O acórdão, a que a agência Lusa teve hoje acesso, refere que o Tribunal da Relação de Lisboa (TRL) “revogou a decisão absolutória da primeira instância e condenou o arguido, Carlos Conde d'Almeida, pelos crimes de homicídio por negligência e condução perigosa de meio de transporte aéreo”, na sequência dos recursos interpostos pelo Ministério Público (MP) e pelos familiares das vítimas.

“A condenação ocorreu devido ao entendimento de que o arguido agiu com negligência grave ao não seguir as normas técnicas de segurança, optando por tentar religar o motor [após falha] em vez de escolher imediatamente um local seguro para aterragem, resultando em colisão fatal”, sustentam os juízes desembargadores no acórdão, com data de quarta-feira, 6 de novembro.

O TRL decidiu suspender a pena de prisão por igual período (quatro anos), medida “condicionada à frequência, durante o período de suspensão, de um programa de formação em segurança aeronáutica, a ser promovido por entidade competente”.

“A escolha da pena de prisão é justificada pela gravidade das consequências do comportamento negligente do arguido, que resultou na morte de duas pessoas. A aplicação de uma pena de prisão responde tanto à necessidade de reprovação da conduta quanto às exigências de prevenção geral, dado o efeito letal e evitável da ação”, justifica a Relação de Lisboa.

A aterragem de emergência do avião ligeiro de instrução Cessna 152 que levava a bordo o piloto instrutor e um aluno, no dia 2 de agosto de 2017, provocou a morte de uma menina de 8 anos e de um homem de 56, que se encontravam na praia de São João da Caparica, concelho de Almada, no distrito de Setúbal.

Em 14 de maio deste ano, o Tribunal de Almada absolveu o arguido por entender que cumpriu todos os procedimentos de emergência, concluindo pela “ausência de negligência grave”.

O tribunal de primeira instância considerou ainda que as tentativas de reativação do motor, ainda que prolongadas, seriam justificáveis pela natureza imprevisível da emergência e pela complexidade da situação em voo.

A Relação de Lisboa tem, contudo, um entendimento diferente e considera que a tentativa prolongada de religação do motor desviou o foco das obrigações de segurança que o piloto deveria ter tido, “violando o dever de cuidado exigido” nas normas de aviação.

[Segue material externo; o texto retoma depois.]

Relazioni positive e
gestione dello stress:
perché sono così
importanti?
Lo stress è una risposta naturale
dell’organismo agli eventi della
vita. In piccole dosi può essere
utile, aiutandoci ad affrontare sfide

“O TRL entendeu que o arguido, com a sua experiência, deveria ter priorizado a escolha de um local de aterragem seguro ao invés de insistir em religar o motor em baixa altitude, o que configurou um comportamento imprudente e negligente em situação de risco elevado”, lê-se no acórdão.

A Relação de Lisboa salienta que a pena visa “reforçar a sua consciência sobre a gravidade dos efeitos de uma conduta negligente e fomentar uma prática profissional mais segura e rigorosa”.

“A culpa do arguido é significativa, dado que, como piloto instrutor, ele tinha pleno conhecimento das normas de cuidado que exigem a escolha imediata de local seguro para aterragem em caso de falha do motor. Ao insistir na tentativa de religação do motor, o arguido criou um perigo objetivo e evitável para a vida de terceiros”, sustenta o TRL.

No âmbito da prevenção geral, este tribunal superior assume que “a sociedade exige uma resposta penal que desestimule a desconsideração das normas de cuidado em contextos de risco, como a aviação”.

Os juízes desembargadores avisam também que a pena “deve servir de exemplo para profissionais da aviação, enfatizando a seriedade das normas de segurança e a obrigatoriedade da sua observância”.